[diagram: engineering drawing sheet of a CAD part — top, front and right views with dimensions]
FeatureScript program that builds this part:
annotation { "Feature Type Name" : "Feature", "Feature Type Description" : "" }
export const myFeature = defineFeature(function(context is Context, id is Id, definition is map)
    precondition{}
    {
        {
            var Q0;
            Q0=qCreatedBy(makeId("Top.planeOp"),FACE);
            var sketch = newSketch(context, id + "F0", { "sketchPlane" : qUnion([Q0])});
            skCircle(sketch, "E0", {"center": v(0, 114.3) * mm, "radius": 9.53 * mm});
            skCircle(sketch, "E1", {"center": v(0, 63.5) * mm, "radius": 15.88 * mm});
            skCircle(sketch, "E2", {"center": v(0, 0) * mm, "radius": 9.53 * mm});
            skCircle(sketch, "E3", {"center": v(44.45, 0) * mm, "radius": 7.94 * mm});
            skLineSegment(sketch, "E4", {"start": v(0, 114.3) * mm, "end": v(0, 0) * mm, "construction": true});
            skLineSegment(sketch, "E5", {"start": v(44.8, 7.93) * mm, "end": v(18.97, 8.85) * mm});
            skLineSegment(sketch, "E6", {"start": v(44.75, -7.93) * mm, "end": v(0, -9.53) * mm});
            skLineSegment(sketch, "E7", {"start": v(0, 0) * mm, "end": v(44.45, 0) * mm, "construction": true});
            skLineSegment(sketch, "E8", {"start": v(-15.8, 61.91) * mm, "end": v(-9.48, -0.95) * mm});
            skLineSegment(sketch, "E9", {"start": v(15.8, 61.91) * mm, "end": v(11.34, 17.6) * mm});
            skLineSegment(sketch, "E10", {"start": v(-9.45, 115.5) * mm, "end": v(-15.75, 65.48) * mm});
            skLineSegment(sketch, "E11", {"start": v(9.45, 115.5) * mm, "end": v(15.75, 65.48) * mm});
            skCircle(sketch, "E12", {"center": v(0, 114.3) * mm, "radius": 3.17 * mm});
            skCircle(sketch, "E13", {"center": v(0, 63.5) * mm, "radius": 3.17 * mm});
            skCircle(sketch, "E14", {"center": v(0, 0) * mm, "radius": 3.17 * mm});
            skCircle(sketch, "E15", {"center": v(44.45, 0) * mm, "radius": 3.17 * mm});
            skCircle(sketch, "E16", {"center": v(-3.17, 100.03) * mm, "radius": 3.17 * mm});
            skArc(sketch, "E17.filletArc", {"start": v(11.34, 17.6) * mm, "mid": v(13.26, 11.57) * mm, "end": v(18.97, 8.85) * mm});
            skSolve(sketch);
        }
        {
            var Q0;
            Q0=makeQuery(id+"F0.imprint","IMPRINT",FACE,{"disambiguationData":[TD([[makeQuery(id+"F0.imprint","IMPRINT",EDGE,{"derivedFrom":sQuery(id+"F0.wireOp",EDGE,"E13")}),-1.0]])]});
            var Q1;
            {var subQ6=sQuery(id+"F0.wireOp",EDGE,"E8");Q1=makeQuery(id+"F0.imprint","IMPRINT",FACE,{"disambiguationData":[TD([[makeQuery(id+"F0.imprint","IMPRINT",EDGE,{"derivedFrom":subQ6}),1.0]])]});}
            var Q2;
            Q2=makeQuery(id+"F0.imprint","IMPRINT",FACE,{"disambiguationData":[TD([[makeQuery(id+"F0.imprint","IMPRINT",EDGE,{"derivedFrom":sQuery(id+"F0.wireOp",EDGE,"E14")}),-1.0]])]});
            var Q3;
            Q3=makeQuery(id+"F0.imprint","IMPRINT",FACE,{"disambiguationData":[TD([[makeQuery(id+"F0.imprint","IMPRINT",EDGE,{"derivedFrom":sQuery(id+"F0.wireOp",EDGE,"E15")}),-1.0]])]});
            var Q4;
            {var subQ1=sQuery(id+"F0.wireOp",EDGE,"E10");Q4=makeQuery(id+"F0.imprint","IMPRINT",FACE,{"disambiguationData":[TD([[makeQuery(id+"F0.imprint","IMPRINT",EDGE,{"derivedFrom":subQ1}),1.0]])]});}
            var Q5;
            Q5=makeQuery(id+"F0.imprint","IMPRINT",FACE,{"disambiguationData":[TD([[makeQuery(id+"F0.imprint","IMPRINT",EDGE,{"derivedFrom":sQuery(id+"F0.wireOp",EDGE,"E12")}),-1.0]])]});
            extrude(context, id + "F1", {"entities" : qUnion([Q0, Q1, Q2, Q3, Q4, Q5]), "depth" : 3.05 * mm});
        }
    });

TASK DESCRIPTION: Lay out every line of the entries above as a Markdown table with two columns, Row and Line. Number the rows and leave out blank lines.

PROBLEM SOLUTION:
| Row | Line |
|---|---|
| 1 | [diagram: engineering drawing sheet of a CAD part — top, front and right views with dimensions] |
| 2 | FeatureScript program that builds this part: |
| 3 | annotation { "Feature Type Name" : "Feature", "Feature Type Description" : "" } |
| 4 | export const myFeature = defineFeature(function(context is Context, id is Id, definition is map) |
| 5 |     precondition{} |
| 6 |     { |
| 7 |         { |
| 8 |             var Q0; |
| 9 |             Q0=qCreatedBy(makeId("Top.planeOp"),FACE); |
| 10 |             var sketch = newSketch(context, id + "F0", { "sketchPlane" : qUnion([Q0])}); |
| 11 |             skCircle(sketch, "E0", {"center": v(0, 114.3) * mm, "radius": 9.53 * mm}); |
| 12 |             skCircle(sketch, "E1", {"center": v(0, 63.5) * mm, "radius": 15.88 * mm}); |
| 13 |             skCircle(sketch, "E2", {"center": v(0, 0) * mm, "radius": 9.53 * mm}); |
| 14 |             skCircle(sketch, "E3", {"center": v(44.45, 0) * mm, "radius": 7.94 * mm}); |
| 15 |             skLineSegment(sketch, "E4", {"start": v(0, 114.3) * mm, "end": v(0, 0) * mm, "construction": true}); |
| 16 |             skLineSegment(sketch, "E5", {"start": v(44.8, 7.93) * mm, "end": v(18.97, 8.85) * mm}); |
| 17 |             skLineSegment(sketch, "E6", {"start": v(44.75, -7.93) * mm, "end": v(0, -9.53) * mm}); |
| 18 |             skLineSegment(sketch, "E7", {"start": v(0, 0) * mm, "end": v(44.45, 0) * mm, "construction": true}); |
| 19 |             skLineSegment(sketch, "E8", {"start": v(-15.8, 61.91) * mm, "end": v(-9.48, -0.95) * mm}); |
| 20 |             skLineSegment(sketch, "E9", {"start": v(15.8, 61.91) * mm, "end": v(11.34, 17.6) * mm}); |
| 21 |             skLineSegment(sketch, "E10", {"start": v(-9.45, 115.5) * mm, "end": v(-15.75, 65.48) * mm}); |
| 22 |             skLineSegment(sketch, "E11", {"start": v(9.45, 115.5) * mm, "end": v(15.75, 65.48) * mm}); |
| 23 |             skCircle(sketch, "E12", {"center": v(0, 114.3) * mm, "radius": 3.17 * mm}); |
| 24 |             skCircle(sketch, "E13", {"center": v(0, 63.5) * mm, "radius": 3.17 * mm}); |
| 25 |             skCircle(sketch, "E14", {"center": v(0, 0) * mm, "radius": 3.17 * mm}); |
| 26 |             skCircle(sketch, "E15", {"center": v(44.45, 0) * mm, "radius": 3.17 * mm}); |
| 27 |             skCircle(sketch, "E16", {"center": v(-3.17, 100.03) * mm, "radius": 3.17 * mm}); |
| 28 |             skArc(sketch, "E17.filletArc", {"start": v(11.34, 17.6) * mm, "mid": v(13.26, 11.57) * mm, "end": v(18.97, 8.85) * mm}); |
| 29 |             skSolve(sketch); |
| 30 |         } |
| 31 |         { |
| 32 |             var Q0; |
| 33 |             Q0=makeQuery(id+"F0.imprint","IMPRINT",FACE,{"disambiguationData":[TD([[makeQuery(id+"F0.imprint","IMPRINT",EDGE,{"derivedFrom":sQuery(id+"F0.wireOp",EDGE,"E13")}),-1.0]])]}); |
| 34 |             var Q1; |
| 35 |             {var subQ6=sQuery(id+"F0.wireOp",EDGE,"E8");Q1=makeQuery(id+"F0.imprint","IMPRINT",FACE,{"disambiguationData":[TD([[makeQuery(id+"F0.imprint","IMPRINT",EDGE,{"derivedFrom":subQ6}),1.0]])]});} |
| 36 |             var Q2; |
| 37 |             Q2=makeQuery(id+"F0.imprint","IMPRINT",FACE,{"disambiguationData":[TD([[makeQuery(id+"F0.imprint","IMPRINT",EDGE,{"derivedFrom":sQuery(id+"F0.wireOp",EDGE,"E14")}),-1.0]])]}); |
| 38 |             var Q3; |
| 39 |             Q3=makeQuery(id+"F0.imprint","IMPRINT",FACE,{"disambiguationData":[TD([[makeQuery(id+"F0.imprint","IMPRINT",EDGE,{"derivedFrom":sQuery(id+"F0.wireOp",EDGE,"E15")}),-1.0]])]}); |
| 40 |             var Q4; |
| 41 |             {var subQ1=sQuery(id+"F0.wireOp",EDGE,"E10");Q4=makeQuery(id+"F0.imprint","IMPRINT",FACE,{"disambiguationData":[TD([[makeQuery(id+"F0.imprint","IMPRINT",EDGE,{"derivedFrom":subQ1}),1.0]])]});} |
| 42 |             var Q5; |
| 43 |             Q5=makeQuery(id+"F0.imprint","IMPRINT",FACE,{"disambiguationData":[TD([[makeQuery(id+"F0.imprint","IMPRINT",EDGE,{"derivedFrom":sQuery(id+"F0.wireOp",EDGE,"E12")}),-1.0]])]}); |
| 44 |             extrude(context, id + "F1", {"entities" : qUnion([Q0, Q1, Q2, Q3, Q4, Q5]), "depth" : 3.05 * mm}); |
| 45 |         } |
| 46 |     }); |